I took my shoes off and he screamed, grabbing the shoes and wanting me to put them back on. When I didn’t, he grabbed them and threw them down the stairs. So I walked away. I took a sip of water from a bottle and put it on the table. He screamed at me to give him the water bottle, so I did. He screamed at me to open it, but I didn’t want to because I knew he’d spill it. So I said no. He continued to scream. I continued to say no. It eventually ended up with me screaming no because he wasn’t having it. Then he threw the bottle on the carpet and the top came off and half of the water poured out. I picked up a cloth to mop it up and he screamed about that too. He threw himself on the cloth and picked it up and held it to his chest. Then he grabbed the open water bottle and tried to drink from it but he was so furious that he was shaking and he spilled it all over himself. I knew that if I tried to change him, he’d have a fit. So I picked up the water bottle, and you guessed it, he screamed again. So I threw the damn thing across the floor till all the water came out.
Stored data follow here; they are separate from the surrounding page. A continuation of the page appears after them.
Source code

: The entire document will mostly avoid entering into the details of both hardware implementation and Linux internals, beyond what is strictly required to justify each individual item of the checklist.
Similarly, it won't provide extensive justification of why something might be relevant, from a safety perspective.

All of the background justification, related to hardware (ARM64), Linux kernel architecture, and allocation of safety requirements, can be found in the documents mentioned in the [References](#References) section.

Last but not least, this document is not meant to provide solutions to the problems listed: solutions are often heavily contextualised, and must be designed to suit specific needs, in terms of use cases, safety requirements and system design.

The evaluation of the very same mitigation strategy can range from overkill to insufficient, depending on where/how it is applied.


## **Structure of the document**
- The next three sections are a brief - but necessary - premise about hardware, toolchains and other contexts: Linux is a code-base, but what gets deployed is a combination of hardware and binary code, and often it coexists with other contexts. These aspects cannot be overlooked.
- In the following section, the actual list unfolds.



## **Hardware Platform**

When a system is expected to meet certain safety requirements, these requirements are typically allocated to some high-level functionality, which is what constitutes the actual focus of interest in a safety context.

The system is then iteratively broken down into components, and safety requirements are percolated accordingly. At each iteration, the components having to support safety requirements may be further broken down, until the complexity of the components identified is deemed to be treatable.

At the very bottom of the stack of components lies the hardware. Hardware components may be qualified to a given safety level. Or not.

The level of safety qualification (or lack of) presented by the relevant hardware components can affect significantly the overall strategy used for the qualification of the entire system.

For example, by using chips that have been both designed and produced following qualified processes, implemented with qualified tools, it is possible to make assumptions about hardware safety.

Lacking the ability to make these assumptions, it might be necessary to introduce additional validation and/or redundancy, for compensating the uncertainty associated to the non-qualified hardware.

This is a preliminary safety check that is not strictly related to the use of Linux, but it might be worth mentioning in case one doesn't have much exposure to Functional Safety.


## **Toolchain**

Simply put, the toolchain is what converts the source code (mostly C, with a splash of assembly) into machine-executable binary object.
Then I threw a pair of shoes down the stairs cos by this point I’d had enough and I was screaming that I’d had enough, that I was sick of going through this every week and if he didn’t stop, I would never take him out again. Wonderful logic that he, of course, didn’t understand. He simply continued to scream and cry. Then I screamed to try and drown out his screaming but it didn’t work. So I stopped and threw my glasses on the table and rubbed my eyes. Screaming “No!” and sobbing, Jake ran to the table, grabbed my glasses and tried to put them back on my face. His little hands were shaking, he was sobbing so hard. I looked at him standing there, eyes red, tears down his cheeks, soaking wet, holding a damp cloth to his chest. I desperately wanted it all to stop so I could just cuddle him. Maybe that’s what I should have done. But instead, I told him I was going to change him and he screamed and screamed and screamed.
I changed him anyway. I picked him up and put him on the mat and he struggled and I got his wet clothes off as best as I could. While I changed his nappy he kicked and sobbed great heaving sobs and screamed and screamed and screamed.
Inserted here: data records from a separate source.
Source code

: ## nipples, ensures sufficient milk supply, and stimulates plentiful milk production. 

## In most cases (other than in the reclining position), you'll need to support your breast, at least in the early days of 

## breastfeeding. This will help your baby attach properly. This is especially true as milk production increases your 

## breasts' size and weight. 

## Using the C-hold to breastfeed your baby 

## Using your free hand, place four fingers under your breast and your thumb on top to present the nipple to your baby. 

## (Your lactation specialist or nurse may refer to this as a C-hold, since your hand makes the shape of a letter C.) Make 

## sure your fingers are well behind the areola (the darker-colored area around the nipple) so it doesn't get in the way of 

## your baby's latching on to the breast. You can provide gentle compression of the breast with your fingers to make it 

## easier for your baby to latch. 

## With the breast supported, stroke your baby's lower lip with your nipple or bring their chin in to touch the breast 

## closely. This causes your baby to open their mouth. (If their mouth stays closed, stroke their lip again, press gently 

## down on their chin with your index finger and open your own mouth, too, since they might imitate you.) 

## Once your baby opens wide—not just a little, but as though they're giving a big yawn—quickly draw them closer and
It was at this point that I slapped myself. I wanted so much to break something, to do something drastic, smash a window, throw myself out a window, something big to make it all stop. I couldn’t do those things so I slapped myself. It wasn’t enough. I slapped myself again and said out loud, though I’m not sure to whom, “Is this what you want?!” All I could think was what a worthless human being I was, an awful mother to be doing this in front of Jake, fucked up and my worst nightmare – just like my own mother. My raging, out of control mother who was angry during most of my childhood. A mother I grew up being wary of, afraid of, desperately wanting to escape from. When I became a mother myself, I did become more sympathetic to her, but I still, desperately don’t want to be her.
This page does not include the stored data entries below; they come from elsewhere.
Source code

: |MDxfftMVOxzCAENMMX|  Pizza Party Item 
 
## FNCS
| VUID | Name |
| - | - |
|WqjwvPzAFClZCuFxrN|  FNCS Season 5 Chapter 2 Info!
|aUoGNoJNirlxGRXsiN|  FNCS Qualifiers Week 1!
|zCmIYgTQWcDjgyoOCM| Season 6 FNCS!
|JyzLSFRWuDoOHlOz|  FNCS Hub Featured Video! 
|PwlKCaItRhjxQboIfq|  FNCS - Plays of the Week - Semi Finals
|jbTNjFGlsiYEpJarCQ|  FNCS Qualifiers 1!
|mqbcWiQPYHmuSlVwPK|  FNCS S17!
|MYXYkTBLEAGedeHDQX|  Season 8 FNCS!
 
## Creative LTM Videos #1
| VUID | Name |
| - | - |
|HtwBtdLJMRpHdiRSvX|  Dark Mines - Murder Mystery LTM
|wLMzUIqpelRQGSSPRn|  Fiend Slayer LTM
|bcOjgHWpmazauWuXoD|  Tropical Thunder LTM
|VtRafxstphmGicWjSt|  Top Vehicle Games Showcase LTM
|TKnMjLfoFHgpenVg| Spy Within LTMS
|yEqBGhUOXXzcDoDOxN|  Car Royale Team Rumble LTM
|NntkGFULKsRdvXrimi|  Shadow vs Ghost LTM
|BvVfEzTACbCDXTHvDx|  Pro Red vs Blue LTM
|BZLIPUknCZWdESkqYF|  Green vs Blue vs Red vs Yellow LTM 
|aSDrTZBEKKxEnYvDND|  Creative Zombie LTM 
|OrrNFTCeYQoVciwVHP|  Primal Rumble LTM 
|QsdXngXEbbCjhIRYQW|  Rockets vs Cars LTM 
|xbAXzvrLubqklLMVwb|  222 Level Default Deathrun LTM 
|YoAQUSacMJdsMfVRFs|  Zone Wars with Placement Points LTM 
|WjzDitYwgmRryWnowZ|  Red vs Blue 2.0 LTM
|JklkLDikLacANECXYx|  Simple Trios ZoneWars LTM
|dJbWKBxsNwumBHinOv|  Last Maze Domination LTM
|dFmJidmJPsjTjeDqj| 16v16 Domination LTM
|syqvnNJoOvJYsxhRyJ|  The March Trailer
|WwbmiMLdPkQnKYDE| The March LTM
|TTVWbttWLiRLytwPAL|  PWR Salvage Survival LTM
We both calmed down eventually. He started signing frantically for Mr Tumble so I put Something Special on. Within a few moments, it was like it never happened - at least for him. I’m still in shock. He began talking about what was going on in the programme, looking at me, smiling. I want to hope that he’ll forget this. But it will be stored somewhere. The physicality of the emotion, the anger, the fear. His body will remember it even if his mind doesn’t. It all gets stored up, like rings in a tree trunk. My best hope is that the good moments outweigh the bad ones. That he’ll grow up trusting that we are more good than bad. That is something I might be able to manage.
After a while, he let me put him in my lap and we watched TV together. I knew that I needed to get him down for his nap, but I also knew I couldn’t push it or it could happen all over again. So we stayed where we were a little while longer.